If you were legally married at the end of 2020 your filing choices are married filing jointly or married filing separately.
Married Filing Jointly is usually better, even if one spouse had little or no income. When you file a joint return, you and your spouse will get the married filing jointly standard deduction of $24,800 (+$1300 for each spouse 65 or older) You are eligible for more credits including education credits, earned income credit, child and dependent care credit, and a larger income limit to receive the child tax credit.

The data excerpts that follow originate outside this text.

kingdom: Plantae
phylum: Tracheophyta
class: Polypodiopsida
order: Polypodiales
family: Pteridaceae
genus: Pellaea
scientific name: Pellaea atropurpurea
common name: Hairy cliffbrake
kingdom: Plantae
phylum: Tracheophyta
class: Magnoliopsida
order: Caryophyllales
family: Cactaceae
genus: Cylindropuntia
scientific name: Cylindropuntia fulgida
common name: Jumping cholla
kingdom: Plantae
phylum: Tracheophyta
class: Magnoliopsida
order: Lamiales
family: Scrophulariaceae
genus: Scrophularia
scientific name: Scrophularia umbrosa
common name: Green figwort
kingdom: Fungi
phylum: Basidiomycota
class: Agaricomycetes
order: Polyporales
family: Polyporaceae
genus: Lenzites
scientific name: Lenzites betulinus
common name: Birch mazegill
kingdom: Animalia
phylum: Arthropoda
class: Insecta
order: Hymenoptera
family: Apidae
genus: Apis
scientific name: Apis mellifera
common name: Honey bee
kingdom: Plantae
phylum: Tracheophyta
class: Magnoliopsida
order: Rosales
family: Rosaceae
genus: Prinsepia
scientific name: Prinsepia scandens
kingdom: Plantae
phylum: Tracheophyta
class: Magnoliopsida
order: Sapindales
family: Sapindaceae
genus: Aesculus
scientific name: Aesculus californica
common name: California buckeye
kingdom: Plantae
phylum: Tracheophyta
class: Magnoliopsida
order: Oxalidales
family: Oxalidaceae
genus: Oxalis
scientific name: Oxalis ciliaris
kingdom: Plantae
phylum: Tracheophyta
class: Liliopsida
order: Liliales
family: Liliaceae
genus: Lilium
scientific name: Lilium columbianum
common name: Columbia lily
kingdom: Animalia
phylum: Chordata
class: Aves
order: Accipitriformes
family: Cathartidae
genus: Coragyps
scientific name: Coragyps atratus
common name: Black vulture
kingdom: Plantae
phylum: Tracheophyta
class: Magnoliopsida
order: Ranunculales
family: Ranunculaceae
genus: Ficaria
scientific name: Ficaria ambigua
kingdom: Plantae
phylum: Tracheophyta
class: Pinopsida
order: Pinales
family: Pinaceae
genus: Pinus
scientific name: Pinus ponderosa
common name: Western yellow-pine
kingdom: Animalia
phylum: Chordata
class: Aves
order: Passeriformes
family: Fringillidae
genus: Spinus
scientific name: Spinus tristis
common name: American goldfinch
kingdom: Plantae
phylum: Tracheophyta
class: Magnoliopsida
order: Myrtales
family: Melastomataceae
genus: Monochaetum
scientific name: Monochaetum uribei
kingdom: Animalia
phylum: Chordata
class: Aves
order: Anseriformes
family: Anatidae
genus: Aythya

If you choose to file married filing separately, both spouses have to file the same way—either you both itemize or you both use standard deduction. Your tax rate will be higher than on a joint return. Some of the special rules for filing separately include: you cannot get earned income credit, education credits, adoption credits, or deductions for student loan interest. A higher percent of your Social Security benefits may be taxable. Your limit for SALT (state and local taxes and sales tax) will be only $5000 per spouse. In many cases you will not be able to take the child and dependent care credit. The amount you can contribute to a retirement account will be affected. If you live in a community property state, you will be required to provide additional information regarding your spouse’s income. ( Community property states: AZ, CA, ID, LA, NV, NM, TX, WA, WI)
If you are using online TurboTax to prepare your returns, you will need to prepare two separate returns and pay twice.
https://ttlc.intuit.com/questions/1894449-married-filing-jointly-vs-married-filing-separately
https://ttlc.intuit.com/questions/1901162-married-filing-separately-in-community-property-states
It depends on when the debt originated.
If you owe the IRS due to debts from before the marriage, then you and your spouse should file as married filing separately. This keeps your tax situations separate and protects your spouse's finances. If you filed jointly and filed the injured spouse form, that would also protect your spouse somewhat, but not as effectively.
If you owe the IRS due to debts from during your marriage when you filed separate returns, you should continue to file separate returns.
If you owe debts to the IRS from during the marriage and you filed a joint return, then the debts are joint and there is nothing you can do to prevent the IRS from taking your spouse's refund. On a joint debt, the IRS can take the money from whichever spouse it is easier to collect from.